Where the River Bends
At the end of Peperharow Road, where the River Wey makes a 90 degree turn, is a sandy place known to generations of children as ‘The Ginny’. The origin of this name is a mystery. For several decades, Charterhouse School maintained this beauty spot as a recreational facility. There was a diving springboard, a clinker-built whaler for the Sea Scouts to row in and a few wooden huts for changing in and for the storage of equipment used for various water activities. At the start of WWII, a brick blockhouse and 15 concrete tank traps were added to the site.
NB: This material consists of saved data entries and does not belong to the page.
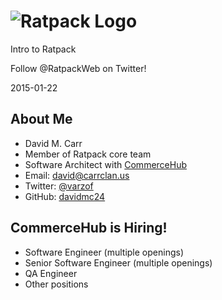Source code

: # ![Ratpack Logo](img/ratpack-logo.png)

Intro to Ratpack

Follow @RatpackWeb on Twitter!

2015-01-22

## About Me

* David M. Carr
* Member of Ratpack core team
* Software Architect with [CommerceHub](http://www.commercehub.com)
* Email: [david@carrclan.us](mailto:david@carrclan.us)
* Twitter: [@varzof](http://twitter.com/varzof)
* GitHub: [davidmc24](https://github.com/davidmc24)

## CommerceHub is Hiring!

* Software Engineer (multiple openings)
* Senior Software Engineer (multiple openings)
* QA Engineer
* Other positions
Each summer, come rain or shine, someone was swimming there nearly every day. The older children would venture round the bend downstream and upstream beyond the outflow to Hell’s Ditch. Surface flotsam such as dead fish and animals, even human excrement, didn’t bother us; we just swam underwater until it had passed.
A game was created with the tank traps, each having a number chalked on them and children hiding behind them. A guesser had to correctly couple the person with a number. The one using least guesses was the winner and received sweets and marbles from the rest of the players. Some cheating occurred because the traps were so positioned that moving from one to another could not be seen by the guesser out front. Six of these traps are still there.
By the late 1940s, Charterhouse School ceased their involvement with the site and all the paraphernalia disappeared. The attraction for swimmers quickly dissipated and, by 1953, myself and a pal, Tony Davey, were the only two swimming regularly.